Le véritable danger ne réside pas uniquement dans le cadeau distribué, mais dans ce qu’il représente : la transformation du citoyen en client politique. Lorsque le vote naît de la faim, de la peur ou du besoin, la démocratie perd son âme. La voix électorale cesse d’être un choix libre et réfléchi pour devenir une marchandise négociable. Et dans ce marché silencieux, les plus pauvres paient toujours le prix le plus lourd.
Dans plusieurs quartiers populaires et zones rurales marginalisées, beaucoup préfèrent se taire. Certains craignent de perdre une aide future, un travail occasionnel ou l’accès à un élu influent devenu une sorte de “protecteur local”. Ce système crée une dépendance humiliante où le citoyen ne réclame plus ses droits, mais attend des faveurs. Peu à peu, la citoyenneté s’efface devant la logique de soumission.
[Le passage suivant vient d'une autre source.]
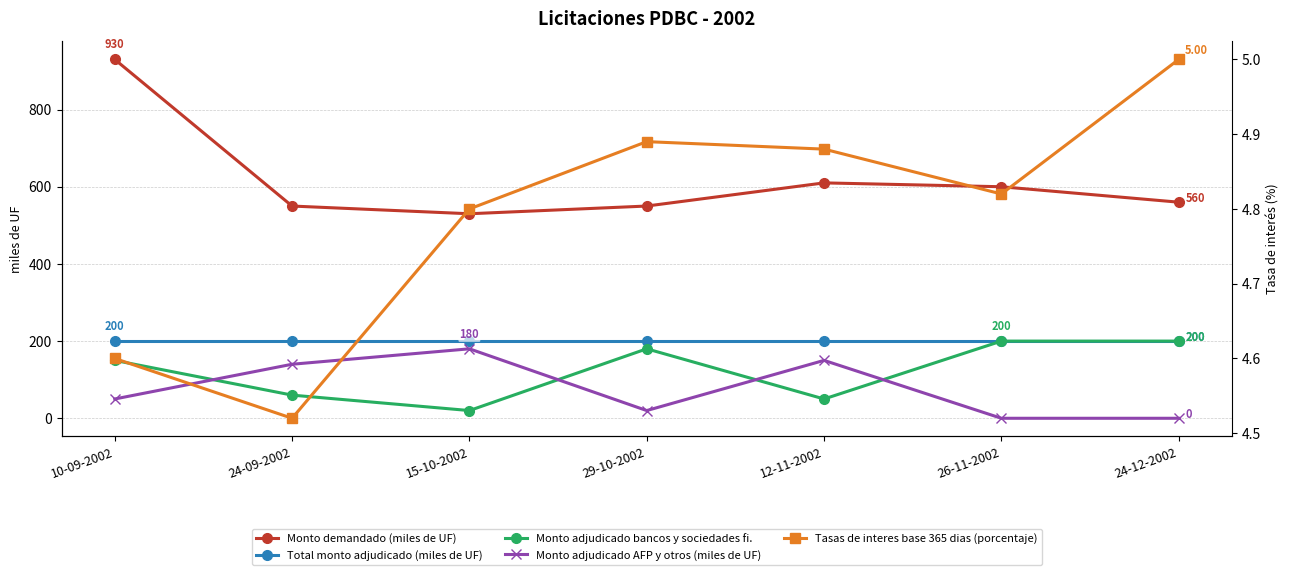

Reading right to left, what are all the values shown in this chart?

Monto demandado (miles de UF): 560.0	600.0	610.0	550.0	530.0	550.0	930.0
Total monto adjudicado (miles de UF): 200.0	200.0	200.0	200.0	200.0	200.0	200.0
Monto adjudicado bancos y sociedades fi.: 200.0	200.0	50.0	180.0	20.0	60.0	150.0
Monto adjudicado AFP y otros (miles de UF): 0.0	0.0	150.0	20.0	180.0	140.0	50.0
Tasas de interes base 365 dias (porcentaje): 5.0	4.8	4.9	4.9	4.8	4.5	4.6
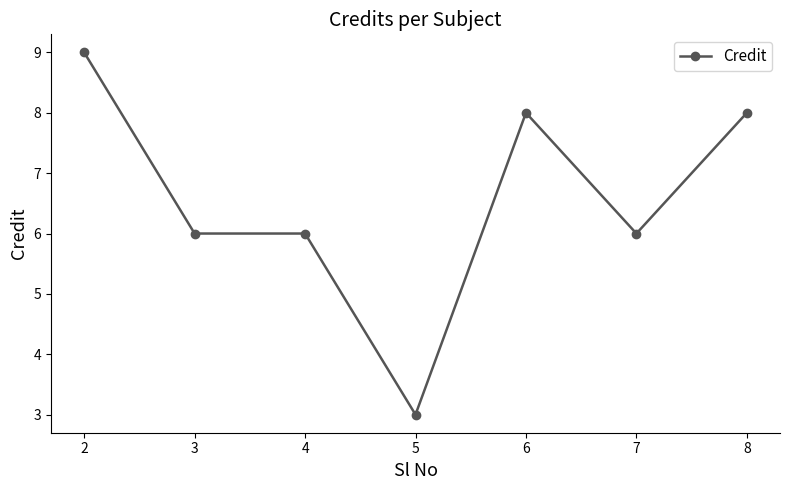

What is the ratio of the value at 8 to the value at 2?

0.9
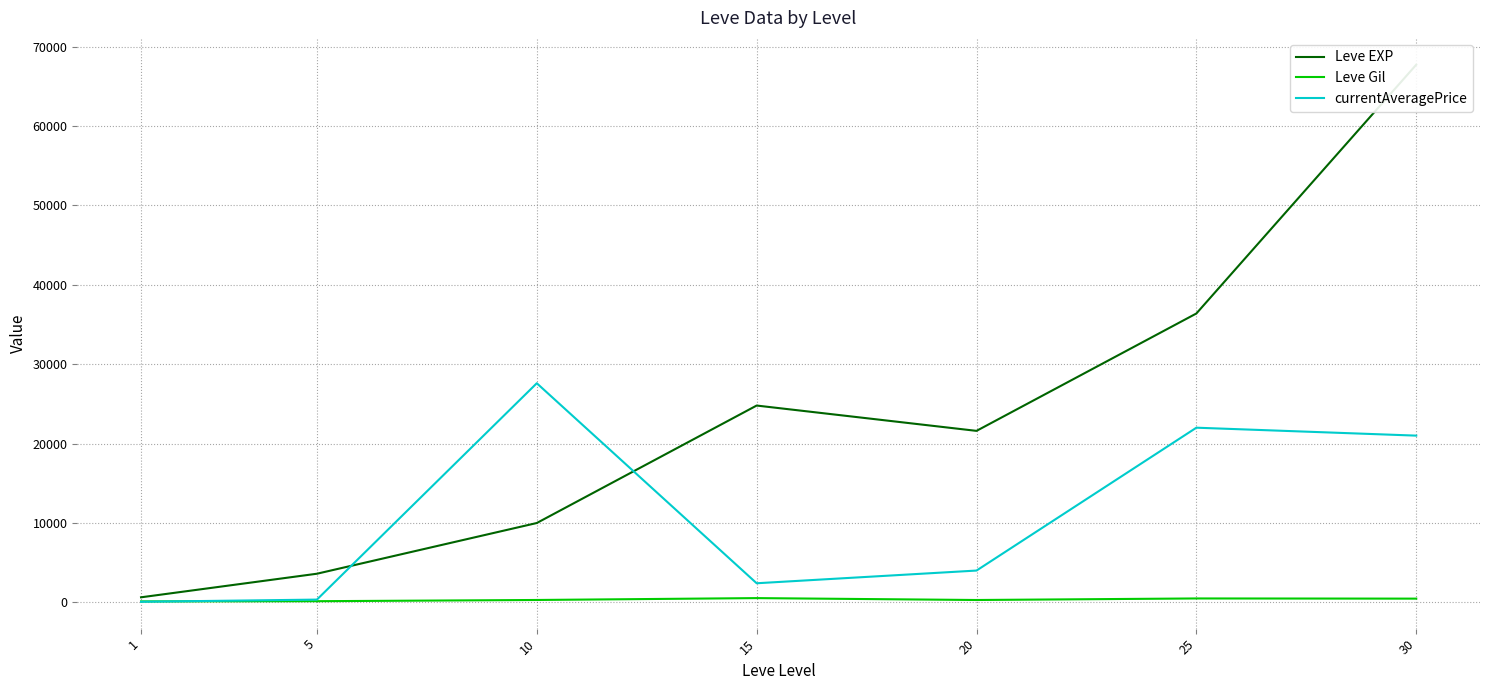

At which label does Leve EXP first exceed 21600?

15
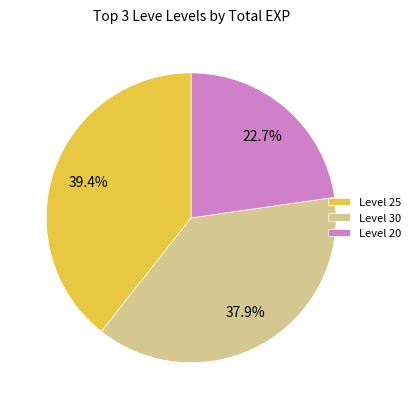

Combined, what portion of the pie is Level 30 and Level 20?

60.6%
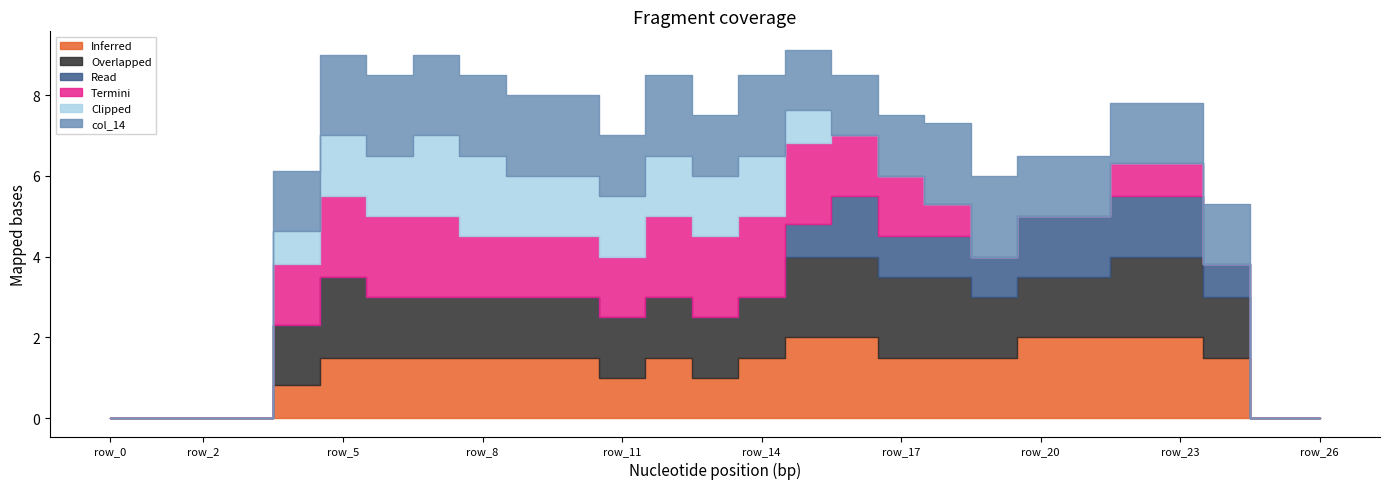

True or false: col_14 has a value of 2.7 at row_23.

False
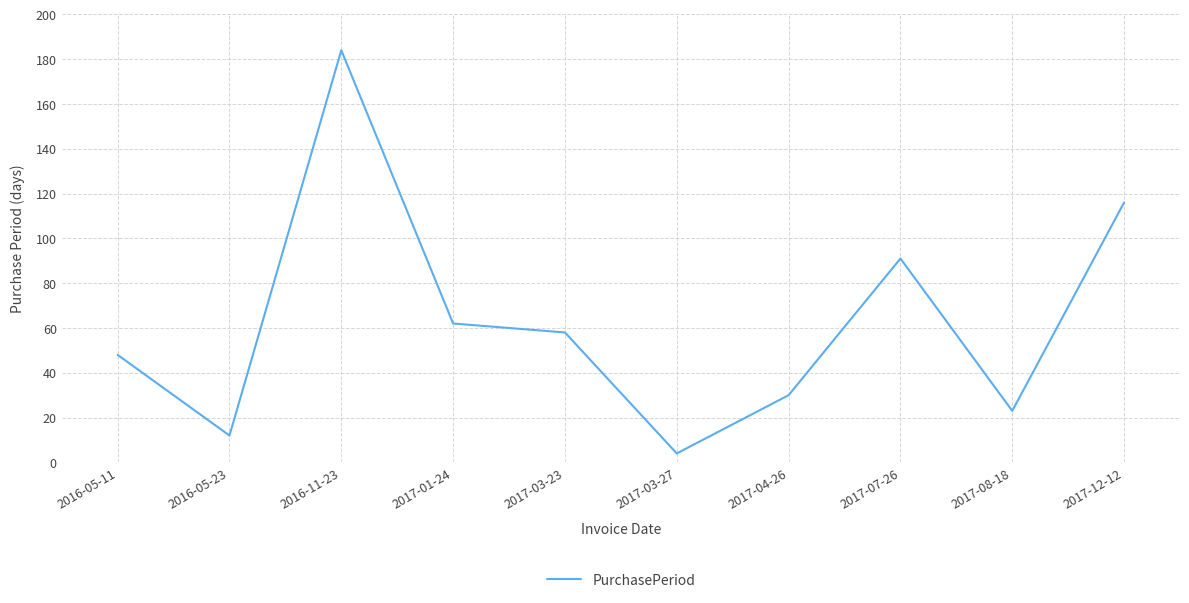

True or false: the data shows 313 at 2016-11-23.

False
Pendant ce temps, les mêmes élites se recyclent d’élection en élection. Les partis changent parfois de couleurs, les discours évoluent, mais les réseaux restent les mêmes. Des fortunes colossales financent les campagnes, des alliances d’intérêts se nouent en coulisses, et les institutions finissent souvent confisquées par une minorité qui protège ses privilèges avant de défendre l’intérêt général. Beaucoup de citoyens ont aujourd’hui le sentiment amer que les élections servent davantage à répartir le pouvoir entre cercles influents qu’à améliorer concrètement la vie du peuple.
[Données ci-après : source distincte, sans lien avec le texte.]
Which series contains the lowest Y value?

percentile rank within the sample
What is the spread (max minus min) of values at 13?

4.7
Cette dérive éloigne également les jeunes de la politique. Une grande partie d’entre eux ne croit plus aux programmes ni aux promesses. Ils voient des campagnes dominées par l’argent, les cadeaux, les réseaux familiaux et les calculs personnels. Résultat : l’abstention progresse, la confiance s’effondre et la crise de crédibilité des institutions s’aggrave.
Pourtant, la solidarité n’a jamais été un crime. Aider une famille pauvre, soutenir un voisin dans le besoin ou participer à une œuvre sociale fait partie des valeurs profondes de la société marocaine. Mais lorsque cette aide devient conditionnée, directement ou indirectement, par un bulletin de vote, elle cesse d’être un acte noble pour devenir une corruption électorale déguisée, une atteinte à la dignité humaine et à l’éthique démocratique.
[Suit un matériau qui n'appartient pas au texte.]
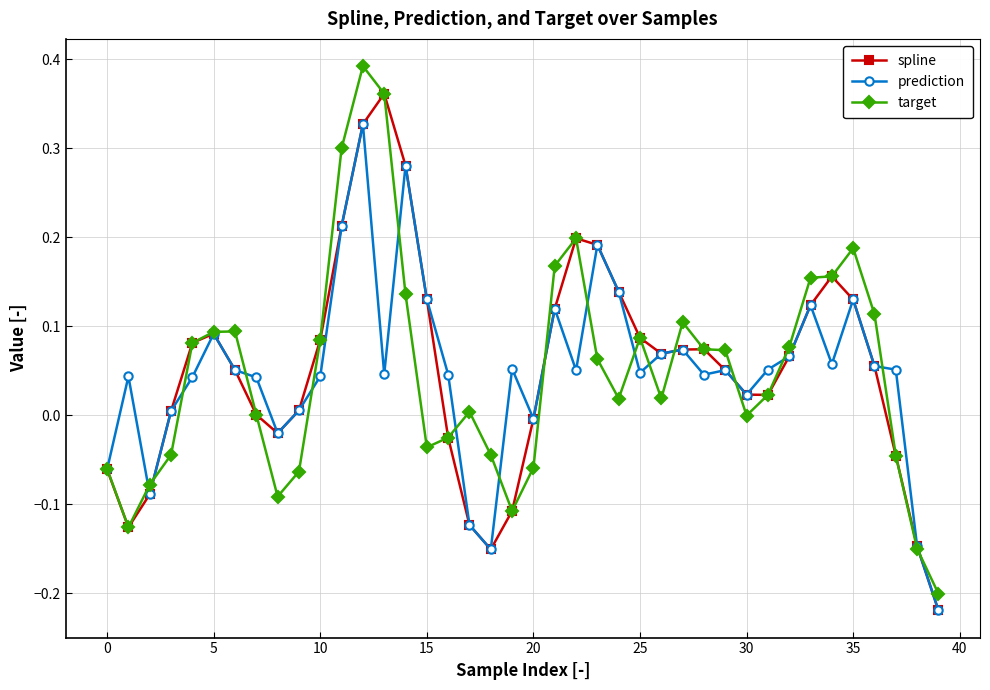

Count the number of categories in the chart.

40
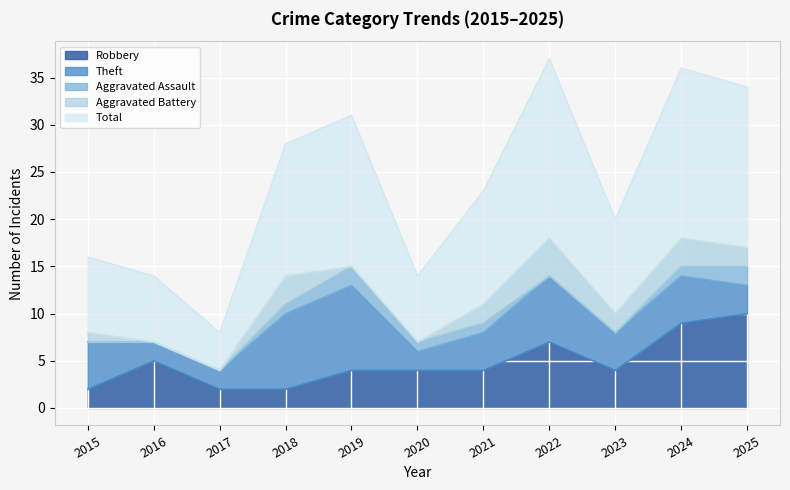

Between 2020 and 2017, which is larger?

2020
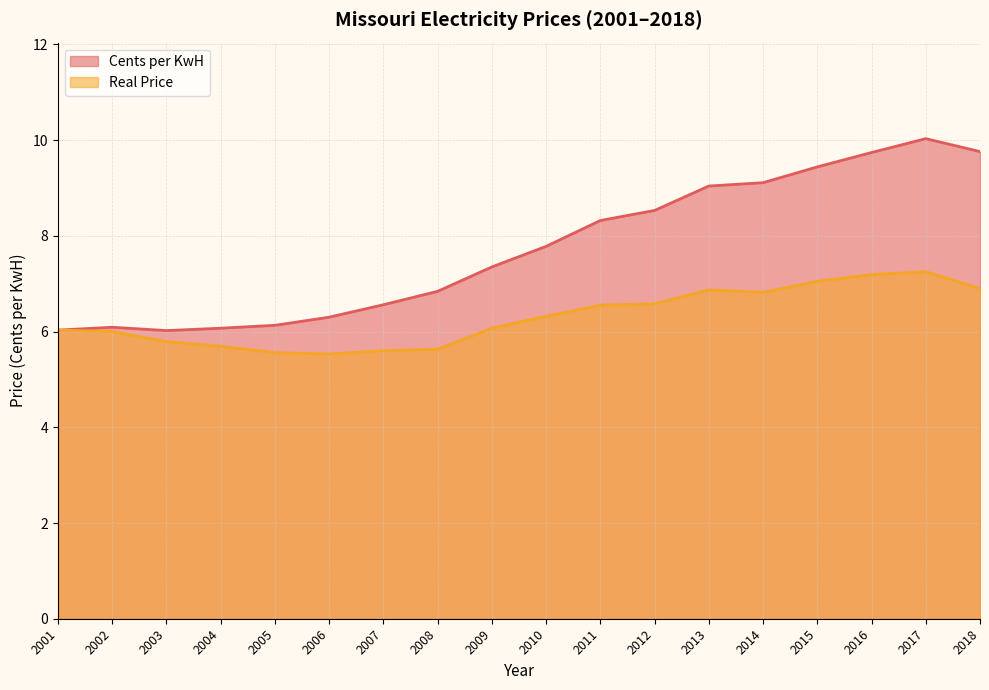

How many interior local valleys does the Cents per KwH series have?

1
Dans plusieurs discours adressés à la Nation lors des périodes électorales, Mohammed VI a rappelé l’importance du vote responsable et du choix de représentants compétents, honnêtes et capables de servir réellement les intérêts des citoyens. Ces appels prennent aujourd’hui une résonance particulière face aux dérives observées sur le terrain. Car un élu qui arrive au pouvoir grâce à l’argent ou à l’exploitation de la misère cherchera souvent, une fois installé, à récupérer ses “investissements” à travers les marchés publics, les privilèges, le clientélisme ou parfois la corruption.
Les premières victimes restent les citoyens eux-mêmes, surtout dans les communes les plus pauvres, là où les besoins en infrastructures, santé, éducation, transport et emploi sont immenses. Quand les urnes sont influencées par la précarité et l’ignorance entretenue, c’est tout le développement local qui se retrouve sacrifié pour plusieurs années.
La lutte contre l’achat des voix ne peut donc pas dépendre uniquement des autorités ou de la justice. Elle exige une véritable prise de conscience collective, une responsabilisation des partis politiques, une presse libre capable d’enquêter sans pression, mais aussi une éducation citoyenne qui apprenne aux jeunes que leur voix vaut infiniment plus qu’un cadeau éphémère.
Un mouton peut nourrir une famille quelques jours. Mais vendre sa conscience peut condamner toute une commune pendant des années.